What you will do :: Return all lines in the data where the string "includegraphics" can be found.

=== Input for this task ===

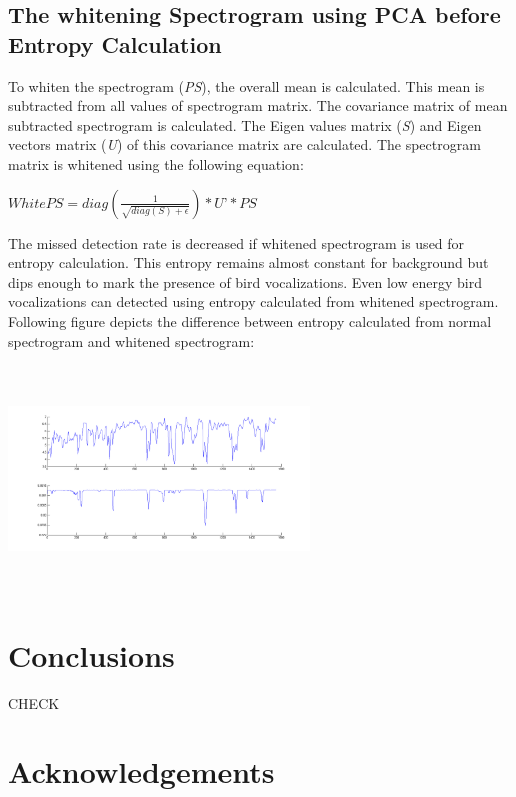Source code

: \documentclass[a4paper]{article}
\begin{document}
\subsection{The whitening Spectrogram using PCA before Entropy Calculation}

To whiten the spectrogram (\textit{PS}), the overall mean is calculated. This mean is subtracted from all values of spectrogram matrix. The covariance matrix of mean subtracted spectrogram is calculated. The Eigen values matrix (\textit{S}) and Eigen vectors matrix (\textit{U}) of this covariance matrix are calculated. The spectrogram matrix is whitened using the following equation:

\hspace{1cm}

$WhitePS=diag(\frac{1}{\sqrt{diag(S)+\epsilon}})*\textit{U'}*\textit{PS}$


\hspace{1cm}

The missed detection rate is decreased if whitened spectrogram is used for entropy calculation. This entropy remains almost constant for background but dips enough to mark the presence of bird vocalizations. Even low energy bird vocalizations can detected using entropy calculated from whitened spectrogram. Following figure depicts the difference between entropy calculated from normal spectrogram and whitened spectrogram:

\includegraphics[width=8cm, height=6cm]{entropy}  

  \section{Conclusions}

CHECK

  \section{Acknowledgements}
  
\end{document}
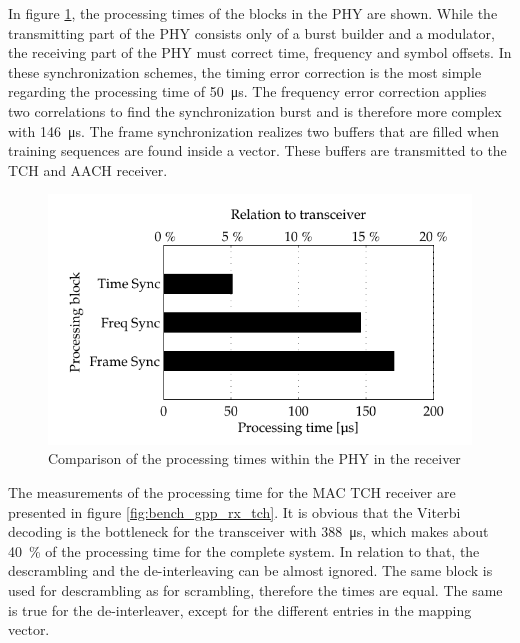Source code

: In figure \ref{fig:bench_gpp_rx_phy}, the processing times of the blocks in the PHY are shown. While the transmitting part of the PHY consists only of a burst builder and a modulator, the receiving part of the PHY must correct time, frequency and symbol offsets. In these synchronization schemes, the timing error correction is the most simple regarding the processing time of \SI{50}{\micro s}. The frequency error correction applies two correlations to find the synchronization burst and is therefore more complex with \SI{146}{\micro s}. The frame synchronization realizes two buffers that are filled when training sequences are found inside a vector. These buffers are transmitted to the TCH and AACH receiver.
 
\begin{figure}[htb]
	\centering
		\includegraphics{../kapitel05/figures/bench_gpp_rx_phy.pdf}
	\caption{Comparison of the processing times within the PHY in the receiver}
	\label{fig:bench_gpp_rx_phy}
\end{figure}


The measurements of the processing time for the MAC TCH receiver are presented in figure \ref{fig:bench_gpp_rx_tch}. It is obvious that the Viterbi decoding is the bottleneck for the transceiver with \SI{388}{\micro s}, which makes about \SI{40}{\%} of the processing time for the complete system. In relation to that, the descrambling and the de-interleaving can be almost ignored. The same block is used for descrambling as for scrambling, therefore the times are equal. The same is true for the de-interleaver, except for the different entries in the mapping vector.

===

Exercise solution ::
\includegraphics[width=8cm, height=6cm]{entropy}  
		\includegraphics{../kapitel05/figures/bench_gpp_rx_phy.pdf}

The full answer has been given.